Prosigue el texto sobre cómo la niña llega a hacerse mujer a partir de su última oración, conservando su registro y su tono.

- FRAGMENTO DEL DOCUMENTO:
::::

25 de mayo de 2011

No se nace mujer; se llega a serlo

(Beauvoir)

"No se nace mujer; llega una a serlo. Es la civilización machista en su conjunto quien elabora el “producto femenino”. Hasta los doce años la niña es tan robusta como sus hermanos, manifiesta las mismas capacidades intelectuales, y no hay dominio alguno en el cual le esté prohibido rivalizar con ellos. En la mujer hay desde el principio, un conflicto entre su existencia autónoma y su “ser-otro”; le han enseñado que para agradar, hay que intentar gustar y hacerse objeto, por lo cual tiene que renunciar a su autonomía. Así las mujeres, cuando se les confía una niña, se dedican a transformarla en mujer parecida a ellas. Hasta una madre generosa, que busca sinceramente el bien de su hija, pensará casi siempre, que es más prudente hacer de ella una “verdadera mujer”. Les inician en libros y juegos, cocina, costura, cuidados y peinados. Para ser graciosa tendrá que reprimir sus movimientos; “tente erguida y no camines como un pato”. La comprometen a convertirse en sirvienta e ídolo, pero la niña es ser humano antes de llegar a ser mujer, y ya comprende que aceptarse como mujer, es renunciar a sí misma y mutilarse.

::::

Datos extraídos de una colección

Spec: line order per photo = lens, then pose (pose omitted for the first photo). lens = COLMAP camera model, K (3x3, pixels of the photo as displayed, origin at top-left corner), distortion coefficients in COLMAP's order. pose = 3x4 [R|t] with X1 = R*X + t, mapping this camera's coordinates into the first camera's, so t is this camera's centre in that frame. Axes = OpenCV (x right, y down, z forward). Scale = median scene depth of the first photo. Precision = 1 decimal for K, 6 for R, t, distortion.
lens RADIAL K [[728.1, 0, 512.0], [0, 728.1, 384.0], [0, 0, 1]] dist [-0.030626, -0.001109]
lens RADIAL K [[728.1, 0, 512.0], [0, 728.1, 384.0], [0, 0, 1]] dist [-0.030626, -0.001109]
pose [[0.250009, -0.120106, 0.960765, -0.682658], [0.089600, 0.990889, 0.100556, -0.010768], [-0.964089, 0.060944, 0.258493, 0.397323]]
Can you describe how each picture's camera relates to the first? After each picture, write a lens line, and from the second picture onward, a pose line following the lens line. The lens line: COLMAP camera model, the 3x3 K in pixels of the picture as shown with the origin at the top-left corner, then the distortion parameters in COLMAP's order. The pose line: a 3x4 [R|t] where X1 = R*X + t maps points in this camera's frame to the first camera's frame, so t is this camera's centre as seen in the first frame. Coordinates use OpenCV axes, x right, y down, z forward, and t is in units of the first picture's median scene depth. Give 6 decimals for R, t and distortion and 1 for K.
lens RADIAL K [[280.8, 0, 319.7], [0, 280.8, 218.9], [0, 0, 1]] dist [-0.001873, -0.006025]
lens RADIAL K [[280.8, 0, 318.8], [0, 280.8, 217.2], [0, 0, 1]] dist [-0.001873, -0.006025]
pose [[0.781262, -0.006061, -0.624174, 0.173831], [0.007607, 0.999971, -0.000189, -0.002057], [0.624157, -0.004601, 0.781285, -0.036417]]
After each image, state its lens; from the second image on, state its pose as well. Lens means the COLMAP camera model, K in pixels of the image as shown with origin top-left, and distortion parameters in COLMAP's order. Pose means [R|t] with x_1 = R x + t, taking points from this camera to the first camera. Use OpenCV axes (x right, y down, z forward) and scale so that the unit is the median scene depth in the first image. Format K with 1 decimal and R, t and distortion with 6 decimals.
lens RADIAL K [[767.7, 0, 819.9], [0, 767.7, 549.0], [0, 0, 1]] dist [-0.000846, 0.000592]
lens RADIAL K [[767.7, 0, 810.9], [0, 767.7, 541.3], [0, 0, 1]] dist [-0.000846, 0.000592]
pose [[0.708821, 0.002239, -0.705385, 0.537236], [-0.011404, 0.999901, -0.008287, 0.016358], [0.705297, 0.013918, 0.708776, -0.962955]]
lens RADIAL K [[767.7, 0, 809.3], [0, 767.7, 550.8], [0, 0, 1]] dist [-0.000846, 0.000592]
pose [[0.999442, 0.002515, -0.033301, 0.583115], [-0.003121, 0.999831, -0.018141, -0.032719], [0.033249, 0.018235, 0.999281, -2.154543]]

::::

- RESPUESTA:
Por lo general la joven consiente en su feminidad. Su cuerpo se le presenta como dotado de virtudes mágicas que hacen efecto en el hombre; es un tesoro y un arma, y está orgullosa de él. La trascendencia erótica consiste en hacerse presa; se transforma en un objeto y se capta como objeto; descubre con sorpresa ese nuevo aspecto de su ser. Al hacerse objeto se transforma en ídolo, pero rechaza la implacable dialéctica que le inflige volver a lo inesencial. El hombre le resulta deslumbrante pero lo teme. Ella desea ser un tesoro fascinante y no una cosa que se toma. Le gusta aparecer como un fetiche maravilloso, y no representarse sólo como carne. La mirada de los machos la halaga y hiere a la vez, pero sólo quisiera ser vista en la medida en que se muestra, pues los ojos son siempre demasiado taladrantes. El deseo masculino es tanto una ofensa como un homenaje; se divierte en provocar, pero si advierte que ha suscitado demasiado deseo retrocede disgustada. Sus victorias le encantan, al tiempo que busca alejarse de los que la codician".